Comparing Howard to a guy like Joakim Noah is interesting. Noah is actually 10 months older than Howard, which astonished me, and has played in far fewer games than Howard the past few seasons. However, because Howard started his NBA career earlier, and played heavier minutes, he is has played nearly double the regular season minutes Noah has. And, while Noah hasn’t played much in recent years, that’s more been because of odd team situations than serious injuries. He was also excellent last season, albeit for a tanking Memphis Grizzlies team. Simply put, I trust him to be more ready to play games than Howard next season, and to be better in the games that he does play. Additionally, while there’s a question as to whether Dwight would buy in to being a 3rd stringer, Noah seems like an ideal fit with the gritty, hard-working Clips, and does all the little things required to win games.
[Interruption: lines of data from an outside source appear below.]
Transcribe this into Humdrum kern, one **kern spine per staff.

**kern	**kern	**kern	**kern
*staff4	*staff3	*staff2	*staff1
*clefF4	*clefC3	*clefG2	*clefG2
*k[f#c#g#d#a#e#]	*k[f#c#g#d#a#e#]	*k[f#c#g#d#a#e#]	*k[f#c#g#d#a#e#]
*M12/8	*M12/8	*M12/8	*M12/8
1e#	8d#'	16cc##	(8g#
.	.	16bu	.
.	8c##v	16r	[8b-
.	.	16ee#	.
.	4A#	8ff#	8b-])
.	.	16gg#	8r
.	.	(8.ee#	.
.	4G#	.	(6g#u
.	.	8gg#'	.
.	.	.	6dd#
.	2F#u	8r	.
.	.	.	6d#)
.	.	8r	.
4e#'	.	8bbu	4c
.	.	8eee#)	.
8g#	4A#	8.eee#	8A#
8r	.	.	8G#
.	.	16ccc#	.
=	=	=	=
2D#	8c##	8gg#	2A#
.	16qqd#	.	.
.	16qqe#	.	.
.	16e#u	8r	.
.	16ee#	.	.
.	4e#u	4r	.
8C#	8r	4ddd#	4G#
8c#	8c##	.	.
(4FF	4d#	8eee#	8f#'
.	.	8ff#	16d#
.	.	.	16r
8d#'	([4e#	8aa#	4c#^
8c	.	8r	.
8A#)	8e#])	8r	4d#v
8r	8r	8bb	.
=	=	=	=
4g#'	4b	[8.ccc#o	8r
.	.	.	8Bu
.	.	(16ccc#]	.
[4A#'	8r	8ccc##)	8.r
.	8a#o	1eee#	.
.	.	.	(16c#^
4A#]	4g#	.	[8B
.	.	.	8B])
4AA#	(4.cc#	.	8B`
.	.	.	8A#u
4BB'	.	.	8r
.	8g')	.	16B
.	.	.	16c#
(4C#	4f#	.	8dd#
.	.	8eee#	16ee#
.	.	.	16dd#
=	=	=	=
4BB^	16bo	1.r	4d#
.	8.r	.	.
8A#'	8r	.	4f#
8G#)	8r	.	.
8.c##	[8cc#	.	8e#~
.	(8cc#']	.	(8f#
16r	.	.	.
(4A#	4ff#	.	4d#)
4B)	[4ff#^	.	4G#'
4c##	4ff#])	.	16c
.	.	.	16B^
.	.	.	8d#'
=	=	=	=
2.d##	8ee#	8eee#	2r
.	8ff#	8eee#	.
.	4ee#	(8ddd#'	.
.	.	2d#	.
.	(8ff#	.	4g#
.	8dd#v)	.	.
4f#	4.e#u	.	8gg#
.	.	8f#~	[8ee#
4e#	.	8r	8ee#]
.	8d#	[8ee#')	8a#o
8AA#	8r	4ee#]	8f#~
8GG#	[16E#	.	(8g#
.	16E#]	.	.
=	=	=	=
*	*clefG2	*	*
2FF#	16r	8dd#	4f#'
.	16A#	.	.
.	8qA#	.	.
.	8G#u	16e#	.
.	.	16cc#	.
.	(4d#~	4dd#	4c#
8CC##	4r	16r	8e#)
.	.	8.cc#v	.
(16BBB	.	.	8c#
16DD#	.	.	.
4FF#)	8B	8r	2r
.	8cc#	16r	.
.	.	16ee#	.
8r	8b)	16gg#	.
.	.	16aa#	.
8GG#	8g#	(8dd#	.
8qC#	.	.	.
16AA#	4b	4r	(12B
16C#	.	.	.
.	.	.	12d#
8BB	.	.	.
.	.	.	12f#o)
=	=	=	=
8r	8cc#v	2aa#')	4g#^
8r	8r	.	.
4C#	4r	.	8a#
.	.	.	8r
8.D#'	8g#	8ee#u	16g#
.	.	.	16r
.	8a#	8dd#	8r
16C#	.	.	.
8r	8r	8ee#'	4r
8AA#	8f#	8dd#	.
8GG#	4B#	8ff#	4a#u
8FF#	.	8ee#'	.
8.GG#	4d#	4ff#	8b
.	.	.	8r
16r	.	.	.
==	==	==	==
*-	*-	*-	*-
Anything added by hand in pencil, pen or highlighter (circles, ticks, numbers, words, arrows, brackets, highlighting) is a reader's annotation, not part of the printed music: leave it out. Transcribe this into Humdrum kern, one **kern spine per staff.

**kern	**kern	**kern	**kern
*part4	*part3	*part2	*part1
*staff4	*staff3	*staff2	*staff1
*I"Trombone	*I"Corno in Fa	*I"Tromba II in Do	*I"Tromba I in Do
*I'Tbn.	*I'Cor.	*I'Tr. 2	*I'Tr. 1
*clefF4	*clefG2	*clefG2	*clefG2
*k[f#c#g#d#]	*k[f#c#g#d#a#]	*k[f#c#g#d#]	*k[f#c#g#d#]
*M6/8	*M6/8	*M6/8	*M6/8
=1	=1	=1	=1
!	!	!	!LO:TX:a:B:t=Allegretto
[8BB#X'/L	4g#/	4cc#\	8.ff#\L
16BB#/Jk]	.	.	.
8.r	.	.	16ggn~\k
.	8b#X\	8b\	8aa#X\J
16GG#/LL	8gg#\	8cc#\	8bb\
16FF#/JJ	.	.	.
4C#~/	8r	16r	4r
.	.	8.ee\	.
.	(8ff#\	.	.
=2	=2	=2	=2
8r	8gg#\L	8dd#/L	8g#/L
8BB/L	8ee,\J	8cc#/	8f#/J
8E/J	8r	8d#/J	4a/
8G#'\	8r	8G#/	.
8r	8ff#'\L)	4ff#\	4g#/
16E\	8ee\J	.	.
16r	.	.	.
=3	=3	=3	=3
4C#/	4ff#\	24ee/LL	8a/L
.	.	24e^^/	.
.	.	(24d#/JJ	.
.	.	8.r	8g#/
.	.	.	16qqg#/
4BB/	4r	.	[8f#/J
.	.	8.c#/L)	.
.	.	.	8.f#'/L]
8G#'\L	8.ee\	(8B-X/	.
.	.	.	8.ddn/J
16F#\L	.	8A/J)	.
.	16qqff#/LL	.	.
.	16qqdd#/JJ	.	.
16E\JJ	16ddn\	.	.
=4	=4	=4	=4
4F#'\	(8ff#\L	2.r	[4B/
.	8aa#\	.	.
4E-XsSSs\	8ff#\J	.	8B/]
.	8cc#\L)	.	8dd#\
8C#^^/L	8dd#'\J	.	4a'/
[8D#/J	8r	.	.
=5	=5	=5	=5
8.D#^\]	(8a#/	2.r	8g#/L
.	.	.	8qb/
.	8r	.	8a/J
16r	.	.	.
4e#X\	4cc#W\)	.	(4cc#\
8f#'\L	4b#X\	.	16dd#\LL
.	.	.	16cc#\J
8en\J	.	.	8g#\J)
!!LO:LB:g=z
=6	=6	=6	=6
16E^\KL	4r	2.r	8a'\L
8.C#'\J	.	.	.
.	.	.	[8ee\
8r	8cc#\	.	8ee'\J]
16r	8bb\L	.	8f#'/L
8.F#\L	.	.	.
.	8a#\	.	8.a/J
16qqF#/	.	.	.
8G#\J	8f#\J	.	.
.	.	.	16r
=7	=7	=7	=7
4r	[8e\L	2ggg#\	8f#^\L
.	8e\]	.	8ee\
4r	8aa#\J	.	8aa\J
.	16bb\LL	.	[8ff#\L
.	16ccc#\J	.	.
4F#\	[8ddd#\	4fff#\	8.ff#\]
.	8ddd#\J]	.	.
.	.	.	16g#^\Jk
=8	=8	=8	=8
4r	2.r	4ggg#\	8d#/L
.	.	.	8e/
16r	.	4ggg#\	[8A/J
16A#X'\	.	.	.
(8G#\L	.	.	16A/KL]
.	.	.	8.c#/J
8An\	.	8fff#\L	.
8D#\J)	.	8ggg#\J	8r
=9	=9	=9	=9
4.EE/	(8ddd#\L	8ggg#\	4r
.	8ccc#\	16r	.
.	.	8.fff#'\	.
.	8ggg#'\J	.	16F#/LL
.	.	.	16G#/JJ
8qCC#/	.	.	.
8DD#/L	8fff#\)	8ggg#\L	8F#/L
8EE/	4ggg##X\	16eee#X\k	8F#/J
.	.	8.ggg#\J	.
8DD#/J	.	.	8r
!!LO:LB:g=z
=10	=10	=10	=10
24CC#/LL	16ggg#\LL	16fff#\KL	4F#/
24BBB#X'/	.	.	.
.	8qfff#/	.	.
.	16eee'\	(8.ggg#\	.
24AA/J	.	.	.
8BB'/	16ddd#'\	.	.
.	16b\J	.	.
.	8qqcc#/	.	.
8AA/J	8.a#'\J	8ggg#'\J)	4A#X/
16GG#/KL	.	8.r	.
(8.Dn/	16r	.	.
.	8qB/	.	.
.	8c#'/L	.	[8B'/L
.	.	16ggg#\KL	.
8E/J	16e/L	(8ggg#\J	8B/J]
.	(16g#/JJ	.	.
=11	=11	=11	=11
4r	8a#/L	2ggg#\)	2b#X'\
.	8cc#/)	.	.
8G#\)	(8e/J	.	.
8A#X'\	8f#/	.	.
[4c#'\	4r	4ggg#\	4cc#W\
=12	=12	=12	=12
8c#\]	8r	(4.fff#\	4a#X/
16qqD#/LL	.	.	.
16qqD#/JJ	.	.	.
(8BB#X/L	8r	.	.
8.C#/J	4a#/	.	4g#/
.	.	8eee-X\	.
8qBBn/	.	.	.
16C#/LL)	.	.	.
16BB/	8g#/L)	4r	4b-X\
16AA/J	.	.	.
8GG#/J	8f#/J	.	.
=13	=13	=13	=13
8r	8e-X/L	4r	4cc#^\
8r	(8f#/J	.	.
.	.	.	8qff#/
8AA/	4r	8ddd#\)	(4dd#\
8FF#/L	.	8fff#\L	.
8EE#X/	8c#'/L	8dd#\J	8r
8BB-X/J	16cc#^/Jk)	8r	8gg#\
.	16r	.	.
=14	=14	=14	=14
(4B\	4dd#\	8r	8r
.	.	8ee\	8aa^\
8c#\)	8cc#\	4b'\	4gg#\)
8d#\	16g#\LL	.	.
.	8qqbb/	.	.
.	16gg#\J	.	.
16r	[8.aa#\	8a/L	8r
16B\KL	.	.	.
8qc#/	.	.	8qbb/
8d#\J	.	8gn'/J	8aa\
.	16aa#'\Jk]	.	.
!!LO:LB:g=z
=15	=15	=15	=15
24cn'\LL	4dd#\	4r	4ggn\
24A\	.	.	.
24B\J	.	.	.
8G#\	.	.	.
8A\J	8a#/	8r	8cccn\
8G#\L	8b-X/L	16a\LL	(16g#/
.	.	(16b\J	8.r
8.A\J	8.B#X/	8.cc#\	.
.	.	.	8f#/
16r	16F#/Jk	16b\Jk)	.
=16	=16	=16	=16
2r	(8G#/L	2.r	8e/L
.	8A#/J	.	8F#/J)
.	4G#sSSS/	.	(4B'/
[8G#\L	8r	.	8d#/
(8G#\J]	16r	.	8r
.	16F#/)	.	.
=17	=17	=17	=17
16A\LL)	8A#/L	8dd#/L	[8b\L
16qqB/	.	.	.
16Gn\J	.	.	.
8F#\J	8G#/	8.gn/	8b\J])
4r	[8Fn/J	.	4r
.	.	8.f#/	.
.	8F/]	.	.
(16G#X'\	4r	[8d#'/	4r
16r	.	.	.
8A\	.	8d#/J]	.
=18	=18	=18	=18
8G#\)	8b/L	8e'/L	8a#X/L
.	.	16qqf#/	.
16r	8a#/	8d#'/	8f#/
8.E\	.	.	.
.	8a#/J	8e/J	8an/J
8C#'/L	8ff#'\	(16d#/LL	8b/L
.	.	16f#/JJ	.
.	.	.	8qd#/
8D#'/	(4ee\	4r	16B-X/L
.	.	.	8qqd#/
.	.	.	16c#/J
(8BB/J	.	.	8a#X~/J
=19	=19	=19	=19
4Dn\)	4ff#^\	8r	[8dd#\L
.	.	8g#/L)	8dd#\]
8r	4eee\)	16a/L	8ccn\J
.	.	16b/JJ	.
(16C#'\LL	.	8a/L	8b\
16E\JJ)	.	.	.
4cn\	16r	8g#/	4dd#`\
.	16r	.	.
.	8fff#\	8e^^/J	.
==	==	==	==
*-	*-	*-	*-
I think Dwight Howard remains a useful NBA player. He can still score around the basket, rebound the heck out of the ball, and at least block a few shots at the rim. On the other hand, he just doesn’t seem to fit what the Clippers need from their third strong center spot. As a minimum-salaried player on the veteran’s minimum he wouldn’t be *bad*, probably, but he might cause more headaches than he solves. My simple “no” 10 days ago was overly simple, yet ultimately still sums up my thoughts on the Clippers signing Dwight.